Social work school of the University of Washington in Seattle, Washington, U.S.

The University of Washington School of Social Work is the social work school of the University of Washington, a public research university in Seattle, Washington.

The School is located in the University District neighborhood of Seattle, Washington adjacent to the main University of Washington campus. Beginning in the early 1900s, the School developed from a single course to an independent department accredited by the Council on Social Work Education.

== History ==

===1900s===

In 1918, the University used Red Cross funding to establish a social casework course in the Department of Sociology in order to train caseworkers to provide services to families of servicemen returning from World War I. This represented the first formal social work training in the state of Washington.

===1930s===

At the height of the Great Depression in 1934, UW established the graduate program at the School with funding from the Washington State Emergency Relief Association in response to the need for public agency social workers and administrators in the region. The School's graduate program became independent in 1934 under the direction of Arlien Johnson and was formally accredited by the Council on Social Work Education during the same year. Ernest Witte becomes the school's director in 1939, adopting a two-year masters program, and expanding the curriculum and fieldwork opportunities.

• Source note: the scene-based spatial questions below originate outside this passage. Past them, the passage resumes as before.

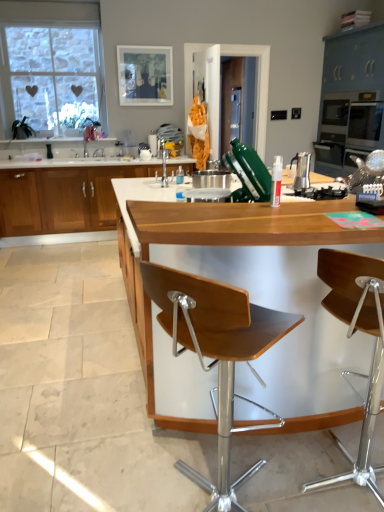
The image size is (384, 512). Identify the location of clear glass window at upper left. (45, 26).

This screenshot has height=512, width=384. Find the location of `wooden seat at center, the 1th chair in the right-to-left sequence`. wooden seat at center, the 1th chair in the right-to-left sequence is located at coordinates (350, 336).

In order to face white matte picture frame at upper center, should I rotate leftwards or rightwards?

You should rotate left by 6.316 degrees.

What do you see at coordinates (62, 198) in the screenshot? I see `wooden cabinet at left, placed as the 2th cabinetry when sorted from right to left` at bounding box center [62, 198].

The image size is (384, 512). What do you see at coordinates (351, 99) in the screenshot?
I see `matte gray cabinetry at upper right, the second cabinetry in the left-to-right sequence` at bounding box center [351, 99].

This screenshot has height=512, width=384. I want to click on wooden at center, the second countertop in the top-to-bottom sequence, so click(x=250, y=300).

The height and width of the screenshot is (512, 384). I want to click on wooden seat at center, arranged as the first chair when viewed from the left, so click(217, 353).

Can you confirm if satin silver espresso maker at center is positioned to the left of matte gray cabinetry at upper right, the second cabinetry in the left-to-right sequence?

Correct, you'll find satin silver espresso maker at center to the left of matte gray cabinetry at upper right, the second cabinetry in the left-to-right sequence.

Consider the image. Is satin silver espresso maker at center taller or shorter than matte gray cabinetry at upper right, which is counted as the 1th cabinetry, starting from the right?

satin silver espresso maker at center is shorter than matte gray cabinetry at upper right, which is counted as the 1th cabinetry, starting from the right.

Is wooden seat at center, acting as the 2th chair starting from the right, aimed at wooden cabinet at left, placed as the 2th cabinetry when sorted from right to left?

No.

From a real-world perspective, is wooden seat at center, arranged as the first chair when viewed from the left, positioned above or below wooden cabinet at left, placed as the 2th cabinetry when sorted from right to left?

In terms of real-world spatial position, wooden seat at center, arranged as the first chair when viewed from the left, is above wooden cabinet at left, placed as the 2th cabinetry when sorted from right to left.

The width and height of the screenshot is (384, 512). Identify the location of cabinetry located on the left of wooden seat at center, arranged as the first chair when viewed from the left. (62, 198).

From the image's perspective, is wooden seat at center, acting as the 2th chair starting from the right, above or below wooden cabinet at left, placed as the 2th cabinetry when sorted from right to left?

From the image's perspective, wooden seat at center, acting as the 2th chair starting from the right, appears below wooden cabinet at left, placed as the 2th cabinetry when sorted from right to left.

Consider the image. Is matte gray cabinetry at upper right, which is counted as the 1th cabinetry, starting from the right, spatially inside white matte picture frame at upper center, or outside of it?

matte gray cabinetry at upper right, which is counted as the 1th cabinetry, starting from the right, is not enclosed by white matte picture frame at upper center.

In the scene shown: From the image's perspective, would you say matte gray cabinetry at upper right, the second cabinetry in the left-to-right sequence, is shown under white matte picture frame at upper center?

Correct, matte gray cabinetry at upper right, the second cabinetry in the left-to-right sequence, appears lower than white matte picture frame at upper center in the image.

In the image, is matte gray cabinetry at upper right, the second cabinetry in the left-to-right sequence, positioned in front of or behind white matte picture frame at upper center?

Visually, matte gray cabinetry at upper right, the second cabinetry in the left-to-right sequence, is located in front of white matte picture frame at upper center.

Visually, is wooden cabinet at left, arranged as the 1th cabinetry when viewed from the left, positioned to the left or to the right of clear glass window at upper left?

wooden cabinet at left, arranged as the 1th cabinetry when viewed from the left, is to the right of clear glass window at upper left.

From the picture: Is wooden cabinet at left, arranged as the 1th cabinetry when viewed from the left, outside of clear glass window at upper left?

Yes, wooden cabinet at left, arranged as the 1th cabinetry when viewed from the left, is not within clear glass window at upper left.

In the scene shown: Does wooden cabinet at left, placed as the 2th cabinetry when sorted from right to left, touch clear glass window at upper left?

They are not placed beside each other.

Is white matte picture frame at upper center inside the boundaries of satin silver espresso maker at center, or outside?

white matte picture frame at upper center exists outside the volume of satin silver espresso maker at center.

Is white matte picture frame at upper center turned away from satin silver espresso maker at center?

That's not correct — white matte picture frame at upper center is not looking away from satin silver espresso maker at center.

Does white matte picture frame at upper center have a greater width compared to satin silver espresso maker at center?

No.

How many degrees apart are the facing directions of satin silver espresso maker at center and wooden cabinet at left, placed as the 2th cabinetry when sorted from right to left?

The angular difference between satin silver espresso maker at center and wooden cabinet at left, placed as the 2th cabinetry when sorted from right to left, is 92.9 degrees.

Which is more to the right, satin silver espresso maker at center or wooden cabinet at left, arranged as the 1th cabinetry when viewed from the left?

satin silver espresso maker at center is more to the right.

Does satin silver espresso maker at center have a smaller size compared to wooden cabinet at left, placed as the 2th cabinetry when sorted from right to left?

Yes.

Is wooden seat at center, the 1th chair in the right-to-left sequence, wider or thinner than matte gray cabinetry at upper right, which is counted as the 1th cabinetry, starting from the right?

wooden seat at center, the 1th chair in the right-to-left sequence, is thinner than matte gray cabinetry at upper right, which is counted as the 1th cabinetry, starting from the right.

Do you think wooden seat at center, the 1th chair in the right-to-left sequence, is within matte gray cabinetry at upper right, the second cabinetry in the left-to-right sequence, or outside of it?

The correct answer is: outside.

Does wooden seat at center, the 1th chair in the right-to-left sequence, turn towards matte gray cabinetry at upper right, the second cabinetry in the left-to-right sequence?

No, wooden seat at center, the 1th chair in the right-to-left sequence, is not turned towards matte gray cabinetry at upper right, the second cabinetry in the left-to-right sequence.

Looking at this image, from the image's perspective, is wooden seat at center, the 2th chair when ordered from left to right, on top of matte gray cabinetry at upper right, which is counted as the 1th cabinetry, starting from the right?

No, from the image's perspective, wooden seat at center, the 2th chair when ordered from left to right, is not over matte gray cabinetry at upper right, which is counted as the 1th cabinetry, starting from the right.

At what (x,y) coordinates should I click in order to perform the action: click on appliance in front of the matte gray cabinetry at upper right, the second cabinetry in the left-to-right sequence. Please return your answer as a coordinate pair (x, y). Looking at the image, I should click on (301, 170).

The height and width of the screenshot is (512, 384). I want to click on cabinetry that is on the left side of wooden seat at center, arranged as the first chair when viewed from the left, so click(62, 198).

Estimate the real-world distances between objects in this image. Which object is closer to white matte picture frame at upper center, matte gray cabinetry at upper right, which is counted as the 1th cabinetry, starting from the right, or wooden seat at center, the 1th chair in the right-to-left sequence?

Based on the image, matte gray cabinetry at upper right, which is counted as the 1th cabinetry, starting from the right, appears to be nearer to white matte picture frame at upper center.

From the image, which object appears to be farther from white matte picture frame at upper center, wooden seat at center, the 1th chair in the right-to-left sequence, or wooden cabinet at left, placed as the 2th cabinetry when sorted from right to left?

wooden seat at center, the 1th chair in the right-to-left sequence.

Estimate the real-world distances between objects in this image. Which object is further from wooden cabinet at left, placed as the 2th cabinetry when sorted from right to left, matte gray cabinetry at upper right, which is counted as the 1th cabinetry, starting from the right, or wooden at center, the second countertop viewed from the back?

matte gray cabinetry at upper right, which is counted as the 1th cabinetry, starting from the right, is positioned further to the anchor wooden cabinet at left, placed as the 2th cabinetry when sorted from right to left.

Looking at the image, which one is located further to clear glass window at upper left, white glossy countertop at center, which appears as the first countertop when viewed from the top, or wooden seat at center, the 2th chair when ordered from left to right?

Among the two, wooden seat at center, the 2th chair when ordered from left to right, is located further to clear glass window at upper left.

Considering their positions, is wooden seat at center, arranged as the first chair when viewed from the left, positioned closer to wooden seat at center, the 2th chair when ordered from left to right, than clear glass window at upper left?

Based on the image, wooden seat at center, arranged as the first chair when viewed from the left, appears to be nearer to wooden seat at center, the 2th chair when ordered from left to right.

From the picture: Estimate the real-world distances between objects in this image. Which object is closer to wooden cabinet at left, placed as the 2th cabinetry when sorted from right to left, white matte picture frame at upper center or matte gray cabinetry at upper right, which is counted as the 1th cabinetry, starting from the right?

The object closer to wooden cabinet at left, placed as the 2th cabinetry when sorted from right to left, is white matte picture frame at upper center.

Estimate the real-world distances between objects in this image. Which object is closer to clear glass window at upper left, wooden cabinet at left, placed as the 2th cabinetry when sorted from right to left, or white glossy countertop at center, which ranks as the second countertop in bottom-to-top order?

Based on the image, white glossy countertop at center, which ranks as the second countertop in bottom-to-top order, appears to be nearer to clear glass window at upper left.

When comparing their distances from matte gray cabinetry at upper right, which is counted as the 1th cabinetry, starting from the right, does white matte picture frame at upper center or white glossy countertop at center, which appears as the first countertop when viewed from the top, seem further?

The School gained independent status as a professional school in 1958. The undergraduate program was established in 1959 and formally accredited by the Council on Social Work Education in 1975. The School officially added a doctoral program in 1975 and a three-year evening master's degree program in the 1980s.

== Research Centers ==
Current research centers include the Social Development Research Group, the Indigenous Wellness Research Institute, and Partners for Our Children.

== Partnerships ==

Since 2006, the School of Social Work has partnered with the Royal University of Phnom Penh in Cambodia to develop social work curriculum and train social work professionals to address pressing societal problems, following years of civil discord.

== Rankings and reputation ==
In 2024, the School was ranked 7th out of 319 schools for best graduate programs in social work by the U.S. News & World Report.